## [取り組む課題]
1) 課題文の「黒田もそれを第一に掲げ、勉強」から「ける夏はまだまだ続きそうだ。」までを、一字も変えずにすべて打ち直してください。
2) 課題文の中で、野球部がグラウンドを併用してきた相手として挙げられている部を、すべて書き出してください。

··· 課題文

福田赳夫、中曽根康弘の両元首相を輩出した群馬有数の進学校が、21年ぶりの4強入りを果たした。

高崎が春の県大会準優勝の桐生第一を撃破。立役者は7安打2失点完投の黒田湊投手(3年)。「自分が最少失点に抑えて援護してもらうのがうちのチームの野球」。打線から6回までに6得点と援護を受ける狙い通りの展開で、相手の反撃を2点に封じて勝ちきった。

「今日はコントロールもよかった。圧倒というよりは泳がせたり、詰まらせたりすることができた」。県準Vの強豪相手にもひるまず、部内の分析班がまとめた各打者への傾向と対策をもとにバッチリに投げ込んだ。得意教科でもある数学の確率を応用しながら、丁寧にコースに投げ分け凡打の山を築いた。「試合ごとに細かくデータをくれて。配球面で参考になって凡打やフライにつながった」と感謝した。

練習時間は平日だと週2、3時間程度。野球部の専用グラウンドはなく、陸上部やサッカー部、ラグビー部と併用してきた。土日になると練習試合で他校のグラウンドを転々として実戦機会を増やすが、進学校らしく補修や試験があれば優先される。文武両道だ。

黒田もそれを第一に掲げ、勉強も、部活も全力で取り組んできた。手抜きは一切許さず、母栄子さん(46)からも「わが道をいくタイプ。自分がやりたいと思ったことを貫く」と言われる野心家だ。貪欲な姿勢は変わらず「私学を倒さなきゃ、甲子園にはいけない。ベスト4にとどまらず、もっと上を目指したい」と鼻息が荒い。白球を追いかける夏はまだまだ続きそうだ。

······
··· 提供資料

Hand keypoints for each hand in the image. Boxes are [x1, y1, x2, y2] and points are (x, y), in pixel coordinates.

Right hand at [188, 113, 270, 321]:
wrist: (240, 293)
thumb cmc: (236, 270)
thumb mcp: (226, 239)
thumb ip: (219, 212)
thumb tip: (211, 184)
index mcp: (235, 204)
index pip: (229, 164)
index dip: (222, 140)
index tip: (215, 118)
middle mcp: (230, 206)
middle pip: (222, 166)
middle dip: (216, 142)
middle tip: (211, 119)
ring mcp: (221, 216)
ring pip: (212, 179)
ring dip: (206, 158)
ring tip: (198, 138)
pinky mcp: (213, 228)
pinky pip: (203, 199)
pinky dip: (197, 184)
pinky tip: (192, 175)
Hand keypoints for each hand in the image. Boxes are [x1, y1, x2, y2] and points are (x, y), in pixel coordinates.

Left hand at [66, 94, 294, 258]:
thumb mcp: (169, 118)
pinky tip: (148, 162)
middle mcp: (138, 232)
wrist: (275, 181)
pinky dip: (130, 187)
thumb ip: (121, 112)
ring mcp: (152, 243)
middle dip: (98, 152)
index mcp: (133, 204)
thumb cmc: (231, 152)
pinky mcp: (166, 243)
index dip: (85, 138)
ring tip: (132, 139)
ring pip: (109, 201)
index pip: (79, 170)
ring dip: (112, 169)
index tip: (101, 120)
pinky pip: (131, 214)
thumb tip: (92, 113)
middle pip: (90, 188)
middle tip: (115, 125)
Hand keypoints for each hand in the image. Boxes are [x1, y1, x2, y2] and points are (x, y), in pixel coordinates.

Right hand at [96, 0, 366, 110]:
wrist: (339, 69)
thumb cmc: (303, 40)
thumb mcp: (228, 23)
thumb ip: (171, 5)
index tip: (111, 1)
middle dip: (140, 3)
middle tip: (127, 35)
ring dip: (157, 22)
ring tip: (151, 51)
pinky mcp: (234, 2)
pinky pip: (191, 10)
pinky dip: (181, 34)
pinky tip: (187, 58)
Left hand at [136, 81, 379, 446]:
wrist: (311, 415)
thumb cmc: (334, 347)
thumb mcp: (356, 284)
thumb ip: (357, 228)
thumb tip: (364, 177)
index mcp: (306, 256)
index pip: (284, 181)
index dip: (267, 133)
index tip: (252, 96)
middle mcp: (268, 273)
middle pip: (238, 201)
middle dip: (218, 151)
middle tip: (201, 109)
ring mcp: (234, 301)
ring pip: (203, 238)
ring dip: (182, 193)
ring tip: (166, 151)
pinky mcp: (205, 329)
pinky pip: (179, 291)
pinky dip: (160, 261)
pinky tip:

······

## [課題の解答]
1)
黒田もそれを第一に掲げ、勉強も、部活も全力で取り組んできた。手抜きは一切許さず、母栄子さん(46)からも「わが道をいくタイプ。自分がやりたいと思ったことを貫く」と言われる野心家だ。貪欲な姿勢は変わらず「私学を倒さなきゃ、甲子園にはいけない。ベスト4にとどまらず、もっと上を目指したい」と鼻息が荒い。白球を追いかける夏はまだまだ続きそうだ。

2) 陸上部、サッカー部、ラグビー部の三つです。